* Document passage:
>>

Implementation of RFC7541 and RFC9113. HTTP/2 is the second major version of the Hypertext Transfer Protocol, introduced in 2015 to improve web performance, it addresses limitations of HTTP/1.1 while maintaining backwards compatibility.

Passes the hpack-test-case and the h2spec test suites. Due to official and unofficial deprecations, prioritization and server-push are not supported.

There are a bunch of low-level details that most individuals don't care about when they are building applications. If that is your case, high level interfaces are available in http-client-pool or http-server-framework.

To use this functionality, it is necessary to activate the http2 feature.

HTTP/1.1 Upgrade

Does not support upgrading from HTTP/1.1 because browsers also don't support such a feature. Connections must be established directly using HTTP/2 or via ALPN (Application-Layer Protocol Negotiation) during the TLS handshake.

<<

* Dataset content:
>>

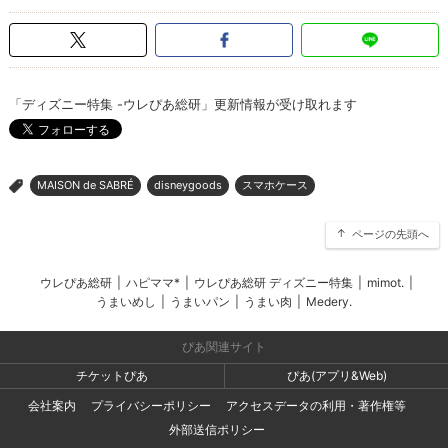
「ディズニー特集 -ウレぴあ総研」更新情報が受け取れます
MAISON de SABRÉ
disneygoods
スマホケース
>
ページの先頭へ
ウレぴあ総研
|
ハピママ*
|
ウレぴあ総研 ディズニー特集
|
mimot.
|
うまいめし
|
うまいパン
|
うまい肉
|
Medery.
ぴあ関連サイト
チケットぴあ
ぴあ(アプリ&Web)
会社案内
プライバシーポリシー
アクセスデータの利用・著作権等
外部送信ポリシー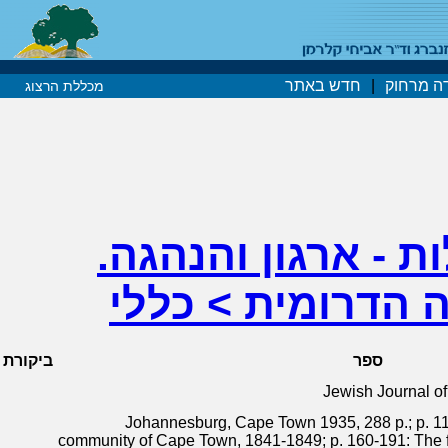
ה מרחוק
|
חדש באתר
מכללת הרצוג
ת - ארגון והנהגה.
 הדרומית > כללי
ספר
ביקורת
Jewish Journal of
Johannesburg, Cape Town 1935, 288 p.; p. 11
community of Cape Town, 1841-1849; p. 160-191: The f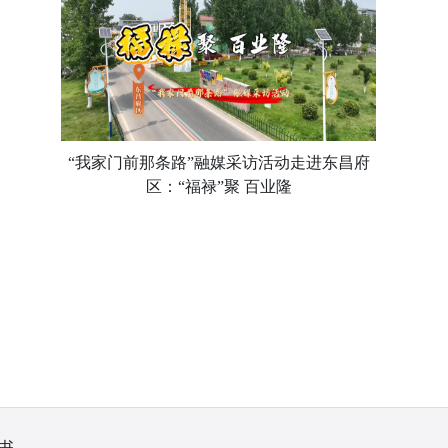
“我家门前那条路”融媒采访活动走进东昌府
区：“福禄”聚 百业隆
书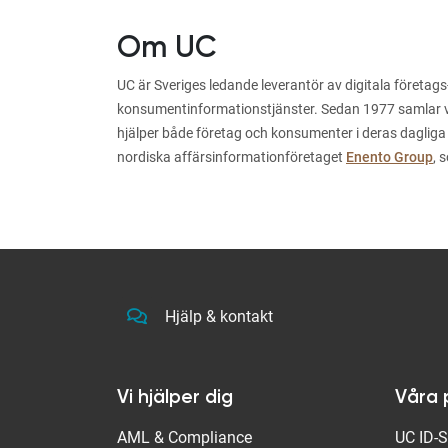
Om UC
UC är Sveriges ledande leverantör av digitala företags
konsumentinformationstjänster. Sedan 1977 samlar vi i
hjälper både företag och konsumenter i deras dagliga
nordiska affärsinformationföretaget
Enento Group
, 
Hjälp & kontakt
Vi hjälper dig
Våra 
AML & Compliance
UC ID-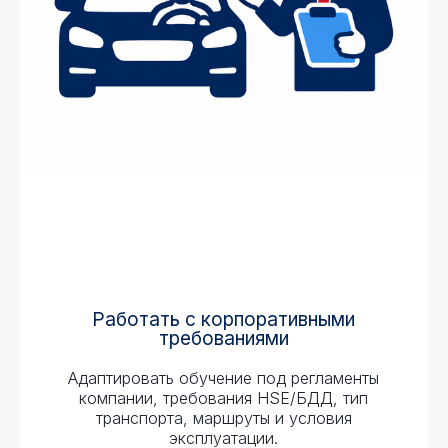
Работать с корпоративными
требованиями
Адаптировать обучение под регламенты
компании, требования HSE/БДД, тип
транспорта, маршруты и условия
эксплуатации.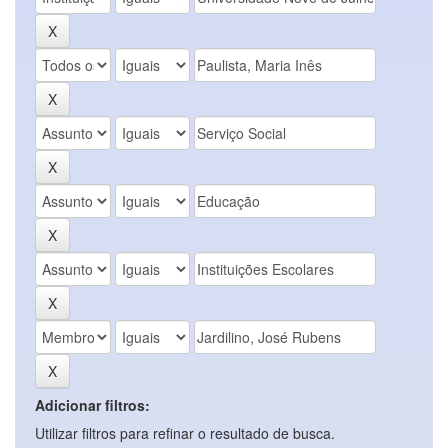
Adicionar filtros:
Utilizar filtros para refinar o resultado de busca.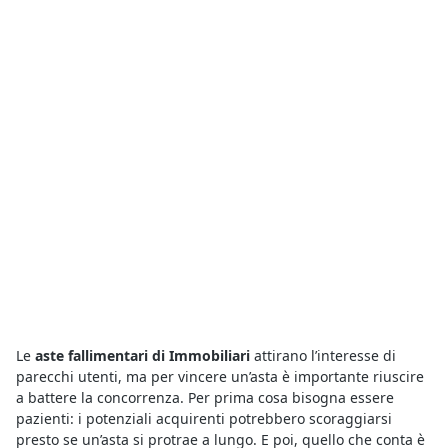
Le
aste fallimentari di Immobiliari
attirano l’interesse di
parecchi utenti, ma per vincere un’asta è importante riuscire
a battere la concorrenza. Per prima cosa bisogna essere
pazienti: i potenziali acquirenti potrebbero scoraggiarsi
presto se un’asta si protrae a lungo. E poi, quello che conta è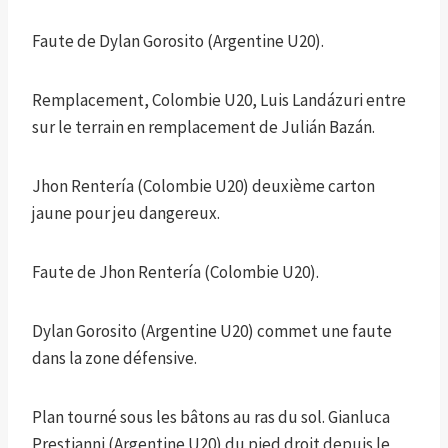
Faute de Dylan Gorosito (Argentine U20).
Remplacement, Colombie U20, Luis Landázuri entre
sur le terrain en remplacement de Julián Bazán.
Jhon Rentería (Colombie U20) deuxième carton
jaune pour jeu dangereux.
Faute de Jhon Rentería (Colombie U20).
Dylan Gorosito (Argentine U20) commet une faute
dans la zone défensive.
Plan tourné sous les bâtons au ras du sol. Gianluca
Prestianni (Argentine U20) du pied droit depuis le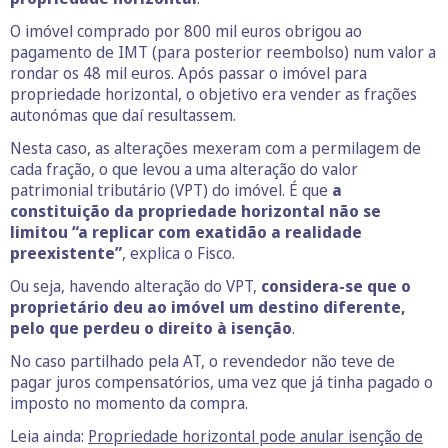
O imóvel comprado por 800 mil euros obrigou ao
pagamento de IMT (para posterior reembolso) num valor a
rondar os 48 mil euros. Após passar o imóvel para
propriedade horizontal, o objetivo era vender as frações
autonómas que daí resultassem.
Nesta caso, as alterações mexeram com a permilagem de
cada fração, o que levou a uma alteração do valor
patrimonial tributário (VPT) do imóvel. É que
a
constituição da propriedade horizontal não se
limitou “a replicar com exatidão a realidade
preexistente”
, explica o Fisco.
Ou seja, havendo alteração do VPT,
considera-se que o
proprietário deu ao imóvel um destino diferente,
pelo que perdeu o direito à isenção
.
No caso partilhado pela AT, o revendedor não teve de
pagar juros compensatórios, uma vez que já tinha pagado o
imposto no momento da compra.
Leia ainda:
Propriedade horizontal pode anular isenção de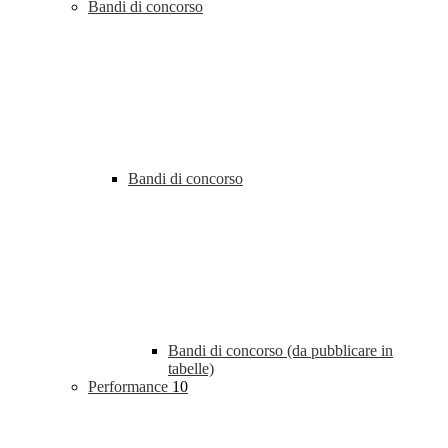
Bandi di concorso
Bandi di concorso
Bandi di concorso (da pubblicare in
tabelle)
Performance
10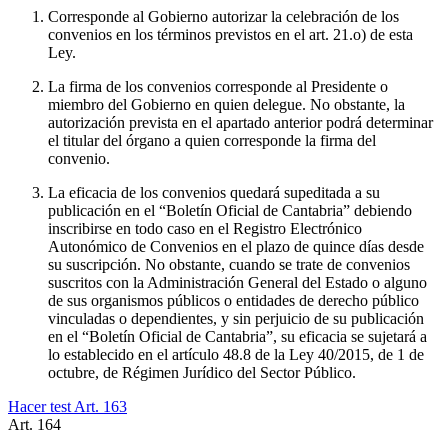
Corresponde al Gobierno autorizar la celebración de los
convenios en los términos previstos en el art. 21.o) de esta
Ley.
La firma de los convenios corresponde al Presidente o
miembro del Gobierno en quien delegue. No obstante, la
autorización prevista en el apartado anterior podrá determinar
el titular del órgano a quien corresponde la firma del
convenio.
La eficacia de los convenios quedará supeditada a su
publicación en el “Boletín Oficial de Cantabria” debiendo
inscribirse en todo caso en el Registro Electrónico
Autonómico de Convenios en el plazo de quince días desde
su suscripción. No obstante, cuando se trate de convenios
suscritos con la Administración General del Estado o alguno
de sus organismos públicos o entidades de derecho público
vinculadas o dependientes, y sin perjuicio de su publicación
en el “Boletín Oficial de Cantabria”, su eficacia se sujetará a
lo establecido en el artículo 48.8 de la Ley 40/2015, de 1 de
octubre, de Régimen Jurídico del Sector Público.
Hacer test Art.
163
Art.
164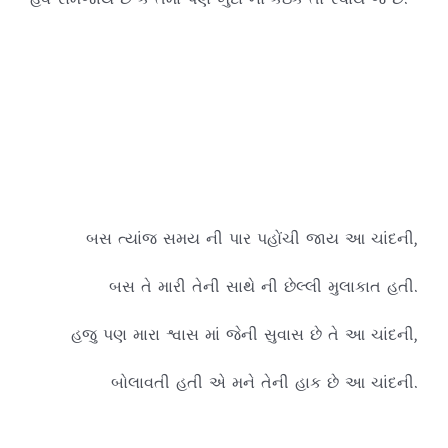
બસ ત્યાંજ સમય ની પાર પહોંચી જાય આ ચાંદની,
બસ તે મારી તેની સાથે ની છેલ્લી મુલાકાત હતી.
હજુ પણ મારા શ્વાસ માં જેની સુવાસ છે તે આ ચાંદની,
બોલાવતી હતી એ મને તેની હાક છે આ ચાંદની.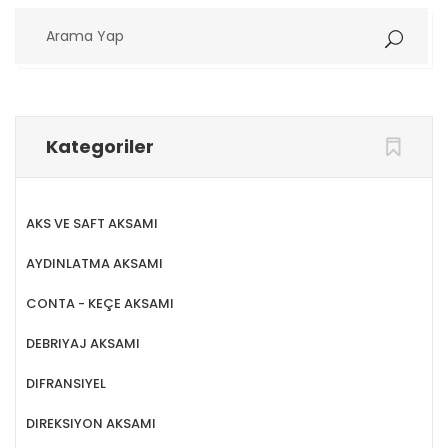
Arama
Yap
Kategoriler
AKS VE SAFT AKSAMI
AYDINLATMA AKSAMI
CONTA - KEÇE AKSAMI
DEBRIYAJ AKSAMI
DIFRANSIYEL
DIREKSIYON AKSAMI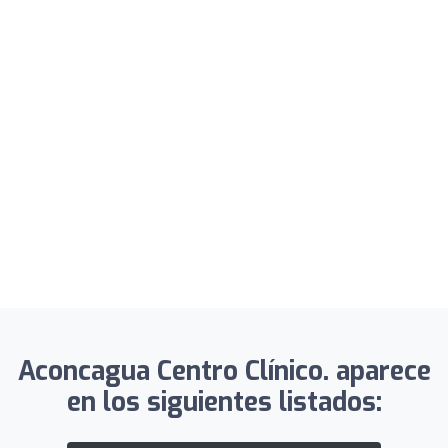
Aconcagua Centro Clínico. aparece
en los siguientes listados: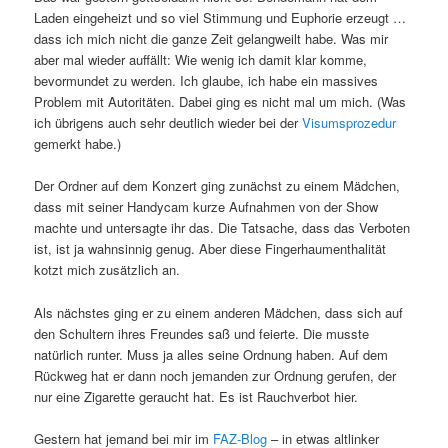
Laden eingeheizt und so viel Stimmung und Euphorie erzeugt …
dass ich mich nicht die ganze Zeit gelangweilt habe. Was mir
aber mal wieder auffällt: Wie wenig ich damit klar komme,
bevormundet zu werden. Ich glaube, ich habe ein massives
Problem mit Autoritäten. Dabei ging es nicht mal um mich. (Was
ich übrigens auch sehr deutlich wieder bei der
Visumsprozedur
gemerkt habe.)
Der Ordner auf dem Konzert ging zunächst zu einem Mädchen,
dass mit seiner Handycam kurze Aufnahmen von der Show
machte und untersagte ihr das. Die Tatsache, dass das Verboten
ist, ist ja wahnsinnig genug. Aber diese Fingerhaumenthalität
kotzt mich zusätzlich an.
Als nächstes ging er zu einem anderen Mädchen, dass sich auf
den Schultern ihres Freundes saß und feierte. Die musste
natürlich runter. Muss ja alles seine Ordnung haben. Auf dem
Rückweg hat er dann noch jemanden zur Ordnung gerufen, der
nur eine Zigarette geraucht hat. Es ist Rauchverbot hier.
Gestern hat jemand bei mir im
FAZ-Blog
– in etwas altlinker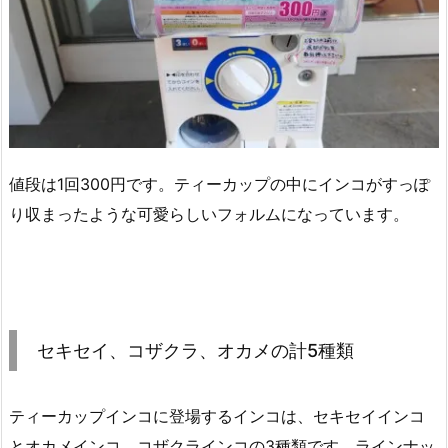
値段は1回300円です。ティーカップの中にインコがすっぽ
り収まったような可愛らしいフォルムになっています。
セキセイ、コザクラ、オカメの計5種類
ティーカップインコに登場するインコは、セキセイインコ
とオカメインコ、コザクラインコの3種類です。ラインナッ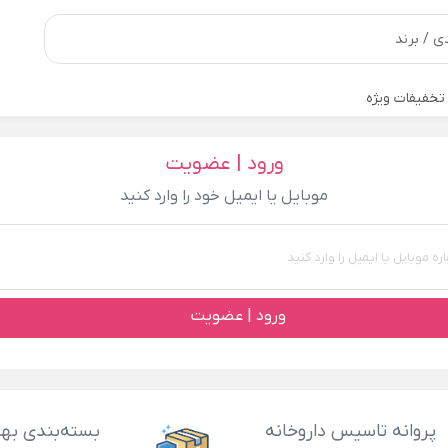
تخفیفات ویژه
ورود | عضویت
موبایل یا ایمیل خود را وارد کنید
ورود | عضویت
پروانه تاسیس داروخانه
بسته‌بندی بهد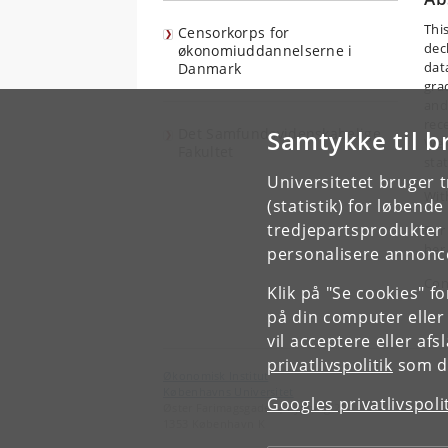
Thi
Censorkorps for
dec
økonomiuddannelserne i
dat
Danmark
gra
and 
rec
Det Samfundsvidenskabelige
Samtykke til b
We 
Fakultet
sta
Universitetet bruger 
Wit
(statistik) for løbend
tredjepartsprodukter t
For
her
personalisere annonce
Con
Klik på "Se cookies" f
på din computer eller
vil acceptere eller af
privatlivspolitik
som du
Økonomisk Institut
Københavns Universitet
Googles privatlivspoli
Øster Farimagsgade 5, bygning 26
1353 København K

<<

* Instruction: According to the HTTP/2 implementation text, which two features are not supported because of deprecations?

* Answer for this exercise: Prioritization and server-push.